> STORED DATA
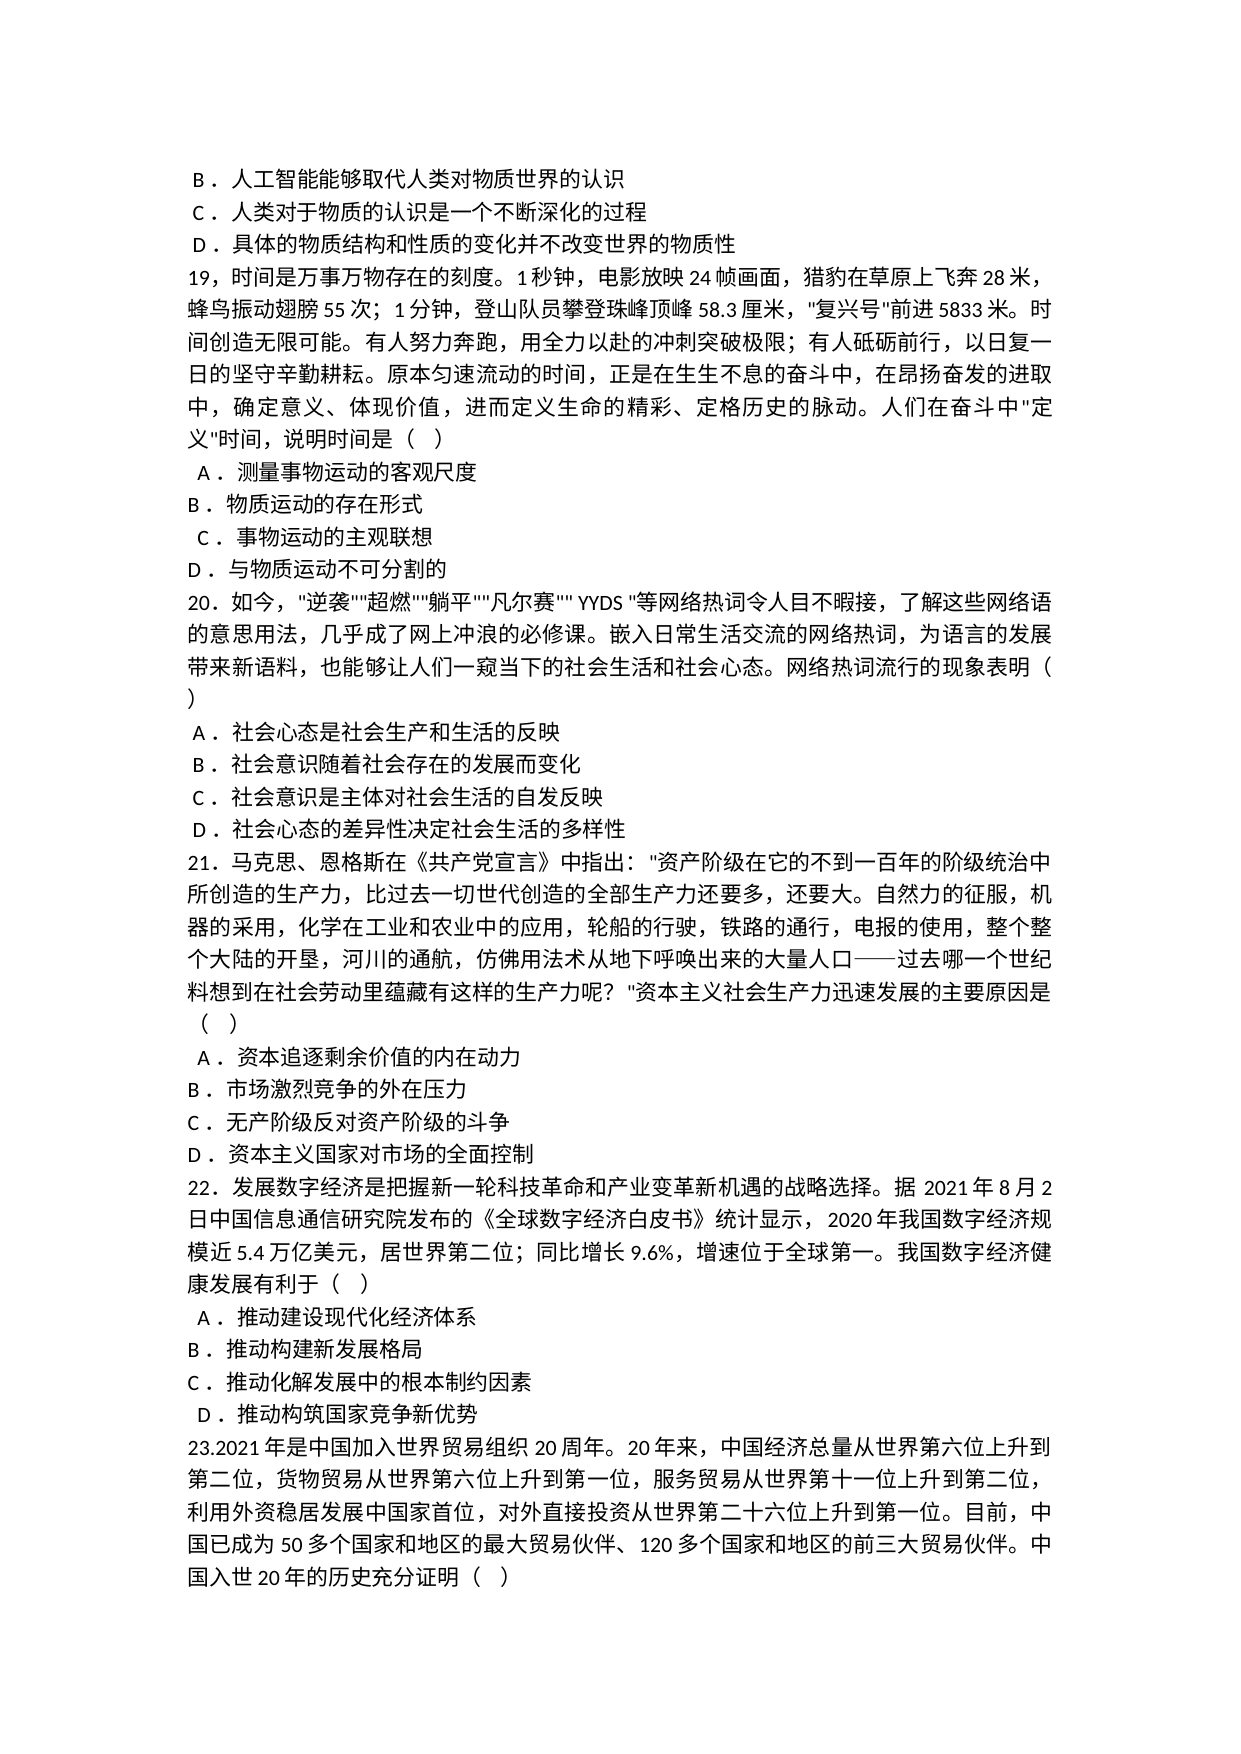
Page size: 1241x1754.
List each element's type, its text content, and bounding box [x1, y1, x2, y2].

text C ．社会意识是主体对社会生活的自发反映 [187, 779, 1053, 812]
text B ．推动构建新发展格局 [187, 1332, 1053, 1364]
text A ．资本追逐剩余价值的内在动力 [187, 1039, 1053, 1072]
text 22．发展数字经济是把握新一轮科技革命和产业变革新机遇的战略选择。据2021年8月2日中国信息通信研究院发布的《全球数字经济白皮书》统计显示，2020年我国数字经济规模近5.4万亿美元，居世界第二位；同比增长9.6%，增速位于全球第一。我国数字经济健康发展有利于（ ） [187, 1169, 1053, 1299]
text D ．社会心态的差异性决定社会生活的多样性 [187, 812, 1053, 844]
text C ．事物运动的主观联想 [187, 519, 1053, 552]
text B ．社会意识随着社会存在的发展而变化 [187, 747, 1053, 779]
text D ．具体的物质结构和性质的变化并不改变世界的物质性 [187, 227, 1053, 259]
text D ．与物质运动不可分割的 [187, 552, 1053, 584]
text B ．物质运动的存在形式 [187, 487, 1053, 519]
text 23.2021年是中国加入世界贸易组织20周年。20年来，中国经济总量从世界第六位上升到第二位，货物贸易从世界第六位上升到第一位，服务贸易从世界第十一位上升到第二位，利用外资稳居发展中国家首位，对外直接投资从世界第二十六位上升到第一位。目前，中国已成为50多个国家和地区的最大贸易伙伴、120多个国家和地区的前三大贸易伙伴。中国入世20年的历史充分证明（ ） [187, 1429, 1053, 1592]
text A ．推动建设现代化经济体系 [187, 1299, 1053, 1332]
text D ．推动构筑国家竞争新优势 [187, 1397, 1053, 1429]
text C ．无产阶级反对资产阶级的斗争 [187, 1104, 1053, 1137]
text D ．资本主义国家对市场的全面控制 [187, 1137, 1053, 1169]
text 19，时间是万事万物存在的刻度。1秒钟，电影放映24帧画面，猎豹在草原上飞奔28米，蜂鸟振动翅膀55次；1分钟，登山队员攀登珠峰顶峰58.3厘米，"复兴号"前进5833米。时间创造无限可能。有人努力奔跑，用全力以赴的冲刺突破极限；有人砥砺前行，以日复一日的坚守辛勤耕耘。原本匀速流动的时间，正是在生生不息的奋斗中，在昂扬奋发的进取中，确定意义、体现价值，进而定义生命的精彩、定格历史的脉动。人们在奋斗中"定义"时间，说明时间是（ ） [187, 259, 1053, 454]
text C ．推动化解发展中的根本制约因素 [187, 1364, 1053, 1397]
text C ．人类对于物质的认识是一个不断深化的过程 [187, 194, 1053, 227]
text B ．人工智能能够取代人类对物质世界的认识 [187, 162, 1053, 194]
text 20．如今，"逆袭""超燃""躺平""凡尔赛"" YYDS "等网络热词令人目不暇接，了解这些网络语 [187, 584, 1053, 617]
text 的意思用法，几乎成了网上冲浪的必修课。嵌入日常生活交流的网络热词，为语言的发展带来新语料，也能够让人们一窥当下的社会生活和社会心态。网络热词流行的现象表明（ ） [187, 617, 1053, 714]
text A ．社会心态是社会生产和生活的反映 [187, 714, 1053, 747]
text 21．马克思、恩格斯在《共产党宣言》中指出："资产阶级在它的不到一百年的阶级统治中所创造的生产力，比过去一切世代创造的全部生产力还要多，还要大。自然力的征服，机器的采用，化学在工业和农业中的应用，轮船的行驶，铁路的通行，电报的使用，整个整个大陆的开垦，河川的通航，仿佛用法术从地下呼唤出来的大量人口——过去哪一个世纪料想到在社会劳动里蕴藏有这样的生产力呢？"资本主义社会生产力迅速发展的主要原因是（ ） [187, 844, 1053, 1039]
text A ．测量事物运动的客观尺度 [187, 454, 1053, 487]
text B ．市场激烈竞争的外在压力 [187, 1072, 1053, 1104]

> YOUR GOAL
Print the listing word for word, but omit the pictures.

> EXPECTED ANSWER
Page size: 1241x1754.
List each element's type, its text content, and bounding box [x1, y1, x2, y2].

text C ．社会意识是主体对社会生活的自发反映 [187, 779, 1053, 812]
text B ．推动构建新发展格局 [187, 1332, 1053, 1364]
text A ．资本追逐剩余价值的内在动力 [187, 1039, 1053, 1072]
text 22．发展数字经济是把握新一轮科技革命和产业变革新机遇的战略选择。据2021年8月2日中国信息通信研究院发布的《全球数字经济白皮书》统计显示，2020年我国数字经济规模近5.4万亿美元，居世界第二位；同比增长9.6%，增速位于全球第一。我国数字经济健康发展有利于（ ） [187, 1169, 1053, 1299]
text D ．社会心态的差异性决定社会生活的多样性 [187, 812, 1053, 844]
text C ．事物运动的主观联想 [187, 519, 1053, 552]
text B ．社会意识随着社会存在的发展而变化 [187, 747, 1053, 779]
text D ．具体的物质结构和性质的变化并不改变世界的物质性 [187, 227, 1053, 259]
text D ．与物质运动不可分割的 [187, 552, 1053, 584]
text B ．物质运动的存在形式 [187, 487, 1053, 519]
text 23.2021年是中国加入世界贸易组织20周年。20年来，中国经济总量从世界第六位上升到第二位，货物贸易从世界第六位上升到第一位，服务贸易从世界第十一位上升到第二位，利用外资稳居发展中国家首位，对外直接投资从世界第二十六位上升到第一位。目前，中国已成为50多个国家和地区的最大贸易伙伴、120多个国家和地区的前三大贸易伙伴。中国入世20年的历史充分证明（ ） [187, 1429, 1053, 1592]
text A ．推动建设现代化经济体系 [187, 1299, 1053, 1332]
text D ．推动构筑国家竞争新优势 [187, 1397, 1053, 1429]
text C ．无产阶级反对资产阶级的斗争 [187, 1104, 1053, 1137]
text D ．资本主义国家对市场的全面控制 [187, 1137, 1053, 1169]
text 19，时间是万事万物存在的刻度。1秒钟，电影放映24帧画面，猎豹在草原上飞奔28米，蜂鸟振动翅膀55次；1分钟，登山队员攀登珠峰顶峰58.3厘米，"复兴号"前进5833米。时间创造无限可能。有人努力奔跑，用全力以赴的冲刺突破极限；有人砥砺前行，以日复一日的坚守辛勤耕耘。原本匀速流动的时间，正是在生生不息的奋斗中，在昂扬奋发的进取中，确定意义、体现价值，进而定义生命的精彩、定格历史的脉动。人们在奋斗中"定义"时间，说明时间是（ ） [187, 259, 1053, 454]
text C ．推动化解发展中的根本制约因素 [187, 1364, 1053, 1397]
text C ．人类对于物质的认识是一个不断深化的过程 [187, 194, 1053, 227]
text B ．人工智能能够取代人类对物质世界的认识 [187, 162, 1053, 194]
text 20．如今，"逆袭""超燃""躺平""凡尔赛"" YYDS "等网络热词令人目不暇接，了解这些网络语 [187, 584, 1053, 617]
text 的意思用法，几乎成了网上冲浪的必修课。嵌入日常生活交流的网络热词，为语言的发展带来新语料，也能够让人们一窥当下的社会生活和社会心态。网络热词流行的现象表明（ ） [187, 617, 1053, 714]
text A ．社会心态是社会生产和生活的反映 [187, 714, 1053, 747]
text 21．马克思、恩格斯在《共产党宣言》中指出："资产阶级在它的不到一百年的阶级统治中所创造的生产力，比过去一切世代创造的全部生产力还要多，还要大。自然力的征服，机器的采用，化学在工业和农业中的应用，轮船的行驶，铁路的通行，电报的使用，整个整个大陆的开垦，河川的通航，仿佛用法术从地下呼唤出来的大量人口——过去哪一个世纪料想到在社会劳动里蕴藏有这样的生产力呢？"资本主义社会生产力迅速发展的主要原因是（ ） [187, 844, 1053, 1039]
text A ．测量事物运动的客观尺度 [187, 454, 1053, 487]
text B ．市场激烈竞争的外在压力 [187, 1072, 1053, 1104]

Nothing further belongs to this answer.